The couple donated $1 million to Wilberforce University for a new administration building in 1993. (Another artistsoftoledo connection: one of the few known paintings by Frederick Douglass Allen and one that I have been trying to track down was of the 1934 president of Wilberforce.)
 
Mary Wolfe is well-known for the very generous contribution she and Fritz made that started the Wolfe Center for the Arts at BGSU. We can also thank the Wolfes for interesting architecture of the building, since they encouraged BGSU to hire the architecture firm, Snohetta, of Norway. The Wolfe Center opened in December 2011. Six months later, at the Toledo Museum of Art, the Wolfe Gallery for Contemporary Art opened, thanks to the Wolfes $2 million donation to the Museum for the renovation of the old glass gallery behind the Egyptian gallery that had not been used for 15 years. 
 
For interesting accounts of the many roles she played throughout her life, see these two tributes to Mary Wolfe that were published shortly after her death by The Blade and Bowling Green State University.
 
I love the quote that was in the earlier, Blade breaking news report, taken from a 2011 Blade interview in regard to her art patronage. Mary Wolfe said, “It’s made life so much more interesting and wonderful for us. It gives you a great feeling.” How lovely to know this, how the Wolfes felt about art collecting and their kind act of supporting the arts, since what they have given us has truly made the lives of an entire community much more wonderful and interesting and gives us a great feeling.
 
I am grateful to have known her. She and Fritz came to my daughter, Anna Friemoth’s opening at the Paula Brown Gallery last year and bought her work. It means so much, since I know they have such exquisite and discerning taste in art.
 
Two years ago, my husband and I were invited to a small studio tour of Austrian LED light artist Erwin Redl, currently living in Bowling Green, with Mary & Fritz Wolfe and two of their three daughters and a mutual friend. Erwin Redl’s studio is in a huge warehouse, divided into several rooms. Erwin creates conceptual light installations for international museums. The experience of the work in each room of his studio tour became progressively grander and more energetic.  It was pretty special to be experiencing this tour with the Wolfes and I could see that Mary Wolfe was inspired. Later, her daughter Lisa told me that her mother was absolutely taken by the installations, and especially the last room, that had streams of red lights and blue lights speeding rhythmically from wall to wall close to the ceiling.

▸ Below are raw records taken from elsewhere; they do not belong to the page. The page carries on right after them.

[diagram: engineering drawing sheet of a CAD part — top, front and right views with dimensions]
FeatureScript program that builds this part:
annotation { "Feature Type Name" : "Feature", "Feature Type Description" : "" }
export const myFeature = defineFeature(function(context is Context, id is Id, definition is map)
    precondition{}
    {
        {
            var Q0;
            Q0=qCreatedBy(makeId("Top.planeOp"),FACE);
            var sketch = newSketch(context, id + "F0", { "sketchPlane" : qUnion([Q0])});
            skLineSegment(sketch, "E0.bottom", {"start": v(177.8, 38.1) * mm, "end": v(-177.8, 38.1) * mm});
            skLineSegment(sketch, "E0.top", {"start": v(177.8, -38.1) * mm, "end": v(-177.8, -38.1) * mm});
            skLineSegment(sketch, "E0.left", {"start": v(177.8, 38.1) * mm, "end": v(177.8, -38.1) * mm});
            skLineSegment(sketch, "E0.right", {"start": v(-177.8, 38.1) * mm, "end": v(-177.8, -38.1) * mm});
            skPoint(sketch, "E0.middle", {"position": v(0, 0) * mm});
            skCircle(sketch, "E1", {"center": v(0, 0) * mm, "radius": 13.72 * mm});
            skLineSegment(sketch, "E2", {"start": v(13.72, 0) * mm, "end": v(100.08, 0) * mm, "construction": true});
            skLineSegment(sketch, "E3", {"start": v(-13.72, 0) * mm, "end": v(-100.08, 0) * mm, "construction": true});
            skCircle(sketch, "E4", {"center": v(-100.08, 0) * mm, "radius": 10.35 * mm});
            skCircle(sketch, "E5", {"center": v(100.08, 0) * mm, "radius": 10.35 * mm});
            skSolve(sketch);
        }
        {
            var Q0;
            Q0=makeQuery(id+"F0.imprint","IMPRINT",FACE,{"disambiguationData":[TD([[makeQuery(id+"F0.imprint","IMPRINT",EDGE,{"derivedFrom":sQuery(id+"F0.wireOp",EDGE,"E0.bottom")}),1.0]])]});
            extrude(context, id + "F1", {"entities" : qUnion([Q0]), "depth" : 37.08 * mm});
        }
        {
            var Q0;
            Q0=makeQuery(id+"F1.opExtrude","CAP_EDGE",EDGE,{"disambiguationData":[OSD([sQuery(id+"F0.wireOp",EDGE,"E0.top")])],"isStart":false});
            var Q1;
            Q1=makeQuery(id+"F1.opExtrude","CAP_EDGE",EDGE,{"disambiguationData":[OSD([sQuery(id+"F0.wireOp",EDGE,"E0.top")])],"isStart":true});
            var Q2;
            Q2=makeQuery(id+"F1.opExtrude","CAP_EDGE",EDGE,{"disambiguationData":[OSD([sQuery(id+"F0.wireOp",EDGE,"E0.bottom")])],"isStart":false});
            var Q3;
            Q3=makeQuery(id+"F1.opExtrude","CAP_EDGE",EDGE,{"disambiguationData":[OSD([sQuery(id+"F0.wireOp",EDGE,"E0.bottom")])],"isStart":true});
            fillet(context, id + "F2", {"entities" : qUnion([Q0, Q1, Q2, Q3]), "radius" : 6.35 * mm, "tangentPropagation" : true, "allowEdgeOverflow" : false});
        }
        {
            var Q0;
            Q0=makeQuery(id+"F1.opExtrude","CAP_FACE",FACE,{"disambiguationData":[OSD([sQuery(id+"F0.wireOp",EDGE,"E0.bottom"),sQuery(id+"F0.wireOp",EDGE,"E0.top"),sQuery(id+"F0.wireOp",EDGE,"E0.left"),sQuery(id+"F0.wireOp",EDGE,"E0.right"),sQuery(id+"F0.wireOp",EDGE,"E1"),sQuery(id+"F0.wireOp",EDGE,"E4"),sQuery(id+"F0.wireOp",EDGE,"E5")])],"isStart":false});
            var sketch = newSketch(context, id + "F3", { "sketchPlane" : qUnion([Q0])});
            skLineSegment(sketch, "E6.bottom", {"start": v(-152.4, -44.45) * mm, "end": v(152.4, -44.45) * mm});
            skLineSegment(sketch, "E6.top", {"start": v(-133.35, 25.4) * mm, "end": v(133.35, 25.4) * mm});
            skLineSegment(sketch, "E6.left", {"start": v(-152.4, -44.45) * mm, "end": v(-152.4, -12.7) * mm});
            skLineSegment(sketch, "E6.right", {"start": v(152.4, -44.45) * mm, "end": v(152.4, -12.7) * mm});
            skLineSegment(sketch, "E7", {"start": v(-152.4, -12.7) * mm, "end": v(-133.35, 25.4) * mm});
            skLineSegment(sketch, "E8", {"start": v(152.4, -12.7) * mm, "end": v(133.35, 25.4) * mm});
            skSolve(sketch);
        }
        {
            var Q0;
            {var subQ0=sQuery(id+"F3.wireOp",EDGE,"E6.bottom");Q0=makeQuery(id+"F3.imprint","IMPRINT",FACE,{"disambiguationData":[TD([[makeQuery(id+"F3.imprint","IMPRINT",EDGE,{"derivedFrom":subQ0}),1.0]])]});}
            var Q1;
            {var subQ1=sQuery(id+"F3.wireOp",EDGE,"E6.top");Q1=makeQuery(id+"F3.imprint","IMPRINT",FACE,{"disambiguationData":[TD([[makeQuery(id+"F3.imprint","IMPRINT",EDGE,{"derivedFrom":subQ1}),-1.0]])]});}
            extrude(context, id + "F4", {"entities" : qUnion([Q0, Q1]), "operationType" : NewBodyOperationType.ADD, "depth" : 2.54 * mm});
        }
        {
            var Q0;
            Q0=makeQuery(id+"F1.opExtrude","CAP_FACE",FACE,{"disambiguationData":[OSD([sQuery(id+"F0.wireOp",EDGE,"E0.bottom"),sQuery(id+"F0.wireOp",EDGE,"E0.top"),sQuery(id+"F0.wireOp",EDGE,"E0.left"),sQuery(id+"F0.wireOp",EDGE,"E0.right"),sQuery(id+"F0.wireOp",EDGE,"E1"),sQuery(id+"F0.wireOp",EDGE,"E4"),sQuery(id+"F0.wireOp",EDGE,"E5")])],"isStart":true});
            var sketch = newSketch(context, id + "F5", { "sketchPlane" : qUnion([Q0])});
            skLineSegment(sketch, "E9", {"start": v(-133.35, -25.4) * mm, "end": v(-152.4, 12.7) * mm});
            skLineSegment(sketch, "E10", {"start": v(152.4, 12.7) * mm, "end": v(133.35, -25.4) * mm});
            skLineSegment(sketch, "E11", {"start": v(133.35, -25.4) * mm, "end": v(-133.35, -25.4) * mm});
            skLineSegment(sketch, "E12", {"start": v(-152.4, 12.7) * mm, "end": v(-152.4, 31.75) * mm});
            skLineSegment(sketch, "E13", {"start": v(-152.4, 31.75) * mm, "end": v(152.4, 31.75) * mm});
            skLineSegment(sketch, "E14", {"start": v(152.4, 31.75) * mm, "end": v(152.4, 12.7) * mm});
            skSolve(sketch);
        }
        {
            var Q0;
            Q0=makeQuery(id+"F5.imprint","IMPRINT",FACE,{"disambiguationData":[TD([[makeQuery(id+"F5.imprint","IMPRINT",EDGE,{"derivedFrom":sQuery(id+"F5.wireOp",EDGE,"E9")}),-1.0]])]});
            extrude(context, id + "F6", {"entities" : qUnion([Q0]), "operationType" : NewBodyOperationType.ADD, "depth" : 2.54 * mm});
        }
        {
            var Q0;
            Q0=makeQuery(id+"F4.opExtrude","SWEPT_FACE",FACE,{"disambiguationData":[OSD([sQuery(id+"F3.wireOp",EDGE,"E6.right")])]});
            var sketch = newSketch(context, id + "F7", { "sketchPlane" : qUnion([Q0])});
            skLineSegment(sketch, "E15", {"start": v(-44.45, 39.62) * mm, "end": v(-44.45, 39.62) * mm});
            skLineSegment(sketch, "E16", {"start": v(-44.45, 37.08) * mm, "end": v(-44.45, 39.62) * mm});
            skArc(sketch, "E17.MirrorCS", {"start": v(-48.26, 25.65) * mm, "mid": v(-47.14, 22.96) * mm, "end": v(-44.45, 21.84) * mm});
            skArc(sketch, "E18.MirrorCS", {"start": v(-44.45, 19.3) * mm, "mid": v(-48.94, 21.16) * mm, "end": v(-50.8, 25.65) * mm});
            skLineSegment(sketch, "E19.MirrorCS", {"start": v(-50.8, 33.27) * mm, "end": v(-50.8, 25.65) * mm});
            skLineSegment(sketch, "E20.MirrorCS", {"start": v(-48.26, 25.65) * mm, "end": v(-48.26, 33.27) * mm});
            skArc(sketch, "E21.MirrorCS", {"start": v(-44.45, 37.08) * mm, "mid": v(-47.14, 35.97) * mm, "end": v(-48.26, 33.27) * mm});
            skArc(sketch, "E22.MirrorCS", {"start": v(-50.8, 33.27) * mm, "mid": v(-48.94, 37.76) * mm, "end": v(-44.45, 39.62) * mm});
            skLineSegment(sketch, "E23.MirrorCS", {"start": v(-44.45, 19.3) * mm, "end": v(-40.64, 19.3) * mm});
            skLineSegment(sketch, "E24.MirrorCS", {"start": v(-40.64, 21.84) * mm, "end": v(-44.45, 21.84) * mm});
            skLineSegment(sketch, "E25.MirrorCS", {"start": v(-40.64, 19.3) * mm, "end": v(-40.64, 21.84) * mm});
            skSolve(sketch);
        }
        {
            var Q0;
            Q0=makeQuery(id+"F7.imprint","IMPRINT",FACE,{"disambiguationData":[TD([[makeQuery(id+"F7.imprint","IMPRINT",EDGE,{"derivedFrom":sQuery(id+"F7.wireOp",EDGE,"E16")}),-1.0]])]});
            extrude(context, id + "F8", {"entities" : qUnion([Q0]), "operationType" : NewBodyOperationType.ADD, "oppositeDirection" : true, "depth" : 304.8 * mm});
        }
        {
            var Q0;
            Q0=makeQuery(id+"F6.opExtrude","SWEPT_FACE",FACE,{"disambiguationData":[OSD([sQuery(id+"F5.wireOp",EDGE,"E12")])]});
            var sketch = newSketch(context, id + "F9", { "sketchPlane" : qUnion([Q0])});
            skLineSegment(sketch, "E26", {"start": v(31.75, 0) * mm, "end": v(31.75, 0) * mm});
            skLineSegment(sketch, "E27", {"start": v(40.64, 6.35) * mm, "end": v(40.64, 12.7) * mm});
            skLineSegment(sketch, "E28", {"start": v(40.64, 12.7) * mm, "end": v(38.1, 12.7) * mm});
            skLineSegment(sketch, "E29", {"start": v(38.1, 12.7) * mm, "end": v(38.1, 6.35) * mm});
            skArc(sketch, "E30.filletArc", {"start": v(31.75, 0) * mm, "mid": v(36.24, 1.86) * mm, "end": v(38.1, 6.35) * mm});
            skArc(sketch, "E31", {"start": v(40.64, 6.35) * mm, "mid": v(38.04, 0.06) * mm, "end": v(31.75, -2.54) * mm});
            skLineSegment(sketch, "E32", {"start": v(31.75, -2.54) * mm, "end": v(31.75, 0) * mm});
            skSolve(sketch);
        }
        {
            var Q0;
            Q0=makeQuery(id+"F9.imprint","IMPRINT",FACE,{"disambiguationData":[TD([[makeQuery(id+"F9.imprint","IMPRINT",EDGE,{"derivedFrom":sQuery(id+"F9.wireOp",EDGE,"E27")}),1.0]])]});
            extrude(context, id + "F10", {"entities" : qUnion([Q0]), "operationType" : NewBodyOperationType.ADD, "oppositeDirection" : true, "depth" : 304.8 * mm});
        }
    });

Mary remarked about the last room, “This is what I imagine heaven will be like!”
 
I was just getting ready to send Mary Wolfe a card for my upcoming show, Artists of Toledo at the Paula Brown Gallery, that opens November 13. I printed some snapshots from that night at Erwin’s, together with a note. I had them out on my table waiting to find the right sized envelope when I read the Blade report that she died. I had just been with Lisa two days before at Bowling Green State University and later I sat in the theatre in the Wolfe Art Center for a scholarly talk on animal vision. It was a celebrated event and the audience included many VIPs but Mary Wolfe wasn’t there as I thought she might have been. She had a stroke that evening and died the next day, surrounded by loved ones.
 
Our prayers go out to Mary’s family, her many friends, and to our entire community. We lost someone pretty wonderful. We will always remember her because she brought so much art to life.